1. Eclipsing binaries are only eclipsing relative to an observer on Earth.

    To be an eclipsing binary, the binary is seen nearly edge-on (i.e., at an inclination relative to the line of sight of nearly 90°).

  2. Eclipsing binaries are usually also spectroscopic binaries which means the time-varying Doppler shift of their spectral lines proves a system is a binary.

    If only one component star's spectral lines are seen the binary is a single-lined spectroscopic binary.

    If spectral lines are seen from both component stars, the binary is a double-lined spectroscopic binary.

  3. Most (maybe all) eclipsing binaries are NOT visual binaries.

    Visual binaries are those that can be resolved into two stars.

    There may be some eclipsing binaries that are visual binaries, but yours truly knows of none.

  4. Eclipsing binaries are very useful because their eclipsing behavior gives extra information:

    1. The determination of stellar masses for spectroscopic binaries cannot be done without knowing inclination.

      All one can determine for a double-lined spectroscopic binary is the quantity m*sin(i)**3, where m is the stellar mass of a component star, i is inclination, and sin is the sine function. We know even less about the stellar mass of single-lined spectroscopic binaries (e.g., Shane Larson: Binary Stars).

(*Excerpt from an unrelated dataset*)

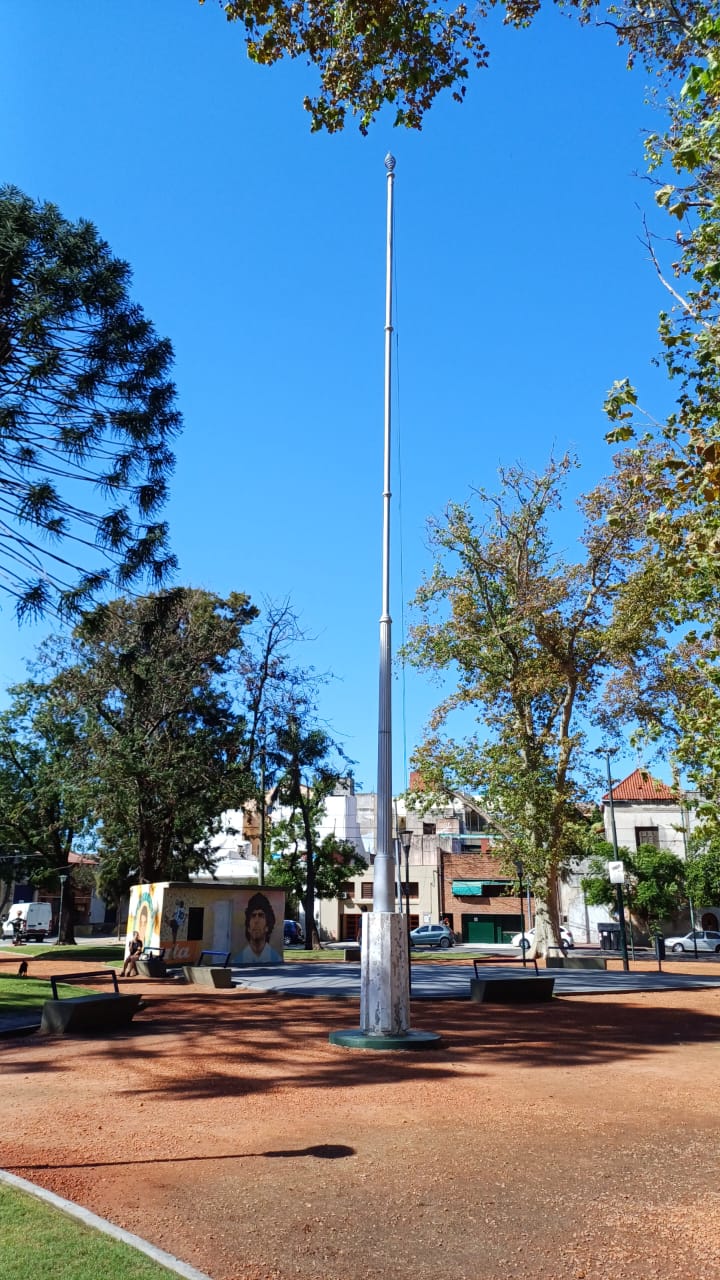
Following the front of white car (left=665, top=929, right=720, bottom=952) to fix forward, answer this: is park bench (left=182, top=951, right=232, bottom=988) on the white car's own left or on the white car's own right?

      However, for an eclipsing binary, we know inclination i ≅ 90°. So at least for double-lined spectroscopic binaries we can determine the component stellar masses to some accuracy.

      One can, of course, determine mass for stars by modeling and stellar spectroscopic data, but those results are then model-dependent, of course.

    2. Information about the relative stellar radii can be determined directly from the size of the eclipse dips in the light curve (see the lower panel of the animation).

  5. Exoplanets that exhibit transits are somewhat similar to eclipsing binaries.

    1. However, usually the planet cannot be resolved or detected in any way other than through the dips in the light curve.

    2. The planet does a mini-eclipse of the host star when it transits the host star.

    3. There is an even smaller dip when the host star transits the planet since reflected light from the planet is cut off plus an planet from its own internal heat energy.

    4. The two kinds dips are tiny, but can be observed with modern methods.

    5. From the transit measurements, orbital radius and the orbital period of and the planet can be determined.

    6. Sometimes light from the host star passing though the limb of the atmosphere can analyzed with absorption spectroscopy to learn something about the atmosphere composition (see Wikipedia: Exoplanet: Atmosphere).

    7. Detection of exoplanets by transit method is one of the two main methods of detecting exoplanets.

      The other method is the Doppler spectroscopy method.